A 24th major title represents an epochal feat, achieved by the most defiant athlete of this or any generation. Doubly astonishing is the fact that Djokovic could have 26 or 27 by now, were it not for the politicising of his vaccination status or his accidental thwacking of a loose ball into a lineswoman’s throat. That notorious default at the 2020 US Open proved only a prelude to his casting as a global outcast, as the Serb fell foul of both Australia’s draconian Covid-19 border policy and the Biden administration’s continued extensions of the ban on unjabbed foreign nationals.

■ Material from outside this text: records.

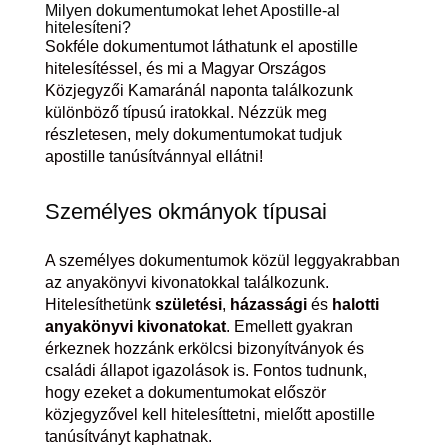
Milyen dokumentumokat lehet Apostille-al
hitelesíteni?
Sokféle dokumentumot láthatunk el apostille
hitelesítéssel, és mi a Magyar Országos
Közjegyzői Kamaránál naponta találkozunk
különböző típusú iratokkal. Nézzük meg
részletesen, mely dokumentumokat tudjuk
apostille tanúsítvánnyal ellátni!
Személyes okmányok típusai
A személyes dokumentumok közül leggyakrabban
az anyakönyvi kivonatokkal találkozunk.
Hitelesíthetünk
születési
,
házassági
és
halotti
anyakönyvi kivonatokat
. Emellett gyakran
érkeznek hozzánk erkölcsi bizonyítványok és
családi állapot igazolások is. Fontos tudnunk,
hogy ezeket a dokumentumokat először
közjegyzővel kell hitelesíttetni, mielőtt apostille
tanúsítványt kaphatnak.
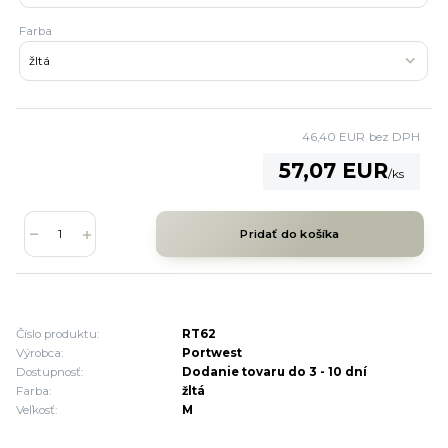
Farba
46,40 EUR
bez DPH
57,07 EUR
/
ks
Pridať do košíka
Číslo produktu:
RT62
Výrobca:
Portwest
Dostupnosť:
Dodanie tovaru do 3 - 10 dní
Farba:
žltá
Veľkosť:
M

“Why, Novak, why?” asked Amol Rajan in a BBC interview, struggling to comprehend how the man in front of him could place a decision to remain unvaccinated above a tilt at tennis immortality. For Djokovic, it was not an either/or equation. He was already an all-time great by the time it became fashionable to pillory him as a dastardly anti-vaxxer. He could afford to wait out the moral panic of the pandemic and see how the pieces fell. It was, to judge by the renewed clarity of purpose with which he has returned, a shrewd calculation.

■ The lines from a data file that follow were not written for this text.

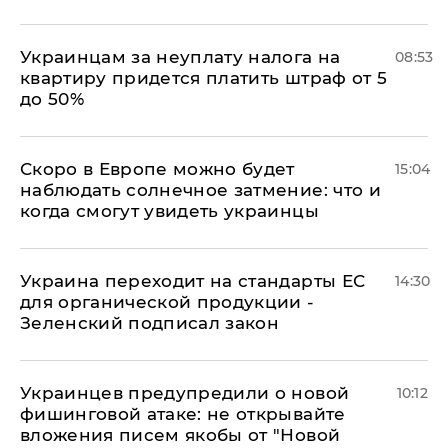
Украинцам за неуплату налога на
08:53
квартиру придется платить штраф от 5
до 50%
Скоро в Европе можно будет
15:04
наблюдать солнечное затмение: что и
когда смогут увидеть украинцы
Украина переходит на стандарты ЕС
14:30
для органической продукции -
Зеленский подписал закон
Украинцев предупредили о новой
10:12
фишинговой атаке: не открывайте
вложения писем якобы от "Новой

For Djokovic derives strength from knowing that he has not given an inch to his detractors. Whatever you might think of his choice in refusing the vaccine, you can hardly deny that he follows through on his convictions, even at a high personal cost. It was utterly absurd that he found himself exiled from the 2022 US Open, given he had been allowed to compete in 2021, at a time of far stricter protocols. Little wonder that, in 2023, he has been a force reawakened on American soil, sweeping to glory both in Cincinnati and at Flushing Meadows.

The same story unfolded in Australia, where Djokovic’s response to his humilating ordeal in a refugee detention centre the year before was to win every match in Adelaide and Melbourne. Where less iron-willed players might have been forgiven for nursing deep mental trauma at the memory of being incarcerated and ultimately expelled, he turned his nightmare into fuel. Now he has repeated the trick, performing since his US travel ban as if he has never been away. “I wouldn’t say that it was easy,” he smiled. “But people love comeback stories. They motivate me.”

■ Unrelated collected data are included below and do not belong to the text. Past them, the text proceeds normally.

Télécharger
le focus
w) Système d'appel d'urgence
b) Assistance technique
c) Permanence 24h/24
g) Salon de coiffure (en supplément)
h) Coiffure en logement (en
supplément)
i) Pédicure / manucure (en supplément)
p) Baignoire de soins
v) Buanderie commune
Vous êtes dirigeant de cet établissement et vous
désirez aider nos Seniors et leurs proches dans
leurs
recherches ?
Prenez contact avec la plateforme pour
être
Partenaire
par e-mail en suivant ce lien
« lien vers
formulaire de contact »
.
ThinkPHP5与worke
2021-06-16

If you were to read all the self-help manuals in the world, the combined wisdom would not come close to the psychological strength that Djokovic has developed. He seems able to surmount any obstacle, to use any setback as a means of reasserting his dominance. His coach, Goran Ivanisevic, reflected that when they reconvened for the American hardcourt swing, Djokovic did not once mention his defeat to Carlos Alcaraz in the Wimbledon final. The preoccupation was solely the US Open, with any harking back to previous results forbidden. Why do his fellow tennis players even bother leaning on shrinks and gurus, when they have a mind like this in their midst?

Djokovic gave a telling reply when asked if he regretted missing two major tournaments as a direct consequence of resisting vaccination. “No regrets,” he said. “I’ve learned through life that regrets only hold you back and basically make you live in the past.” From anyone else, this might have come across as a platitude. But from somebody who had played 72 majors, reaching the final in 36 of them and winning 24, it had the ring of absolute truth.

With Ivanisevic claiming his pupil will carry on until at least the Los Angeles Olympics in 2028, it is far from fanciful to suggest that Djokovic could amass 30 majors, a once-unthinkable notion. If he does so, the decisive factor will not be his outlandish talent, but his supreme willpower, the quality that makes him arguably the most compelling sporting figure of the age.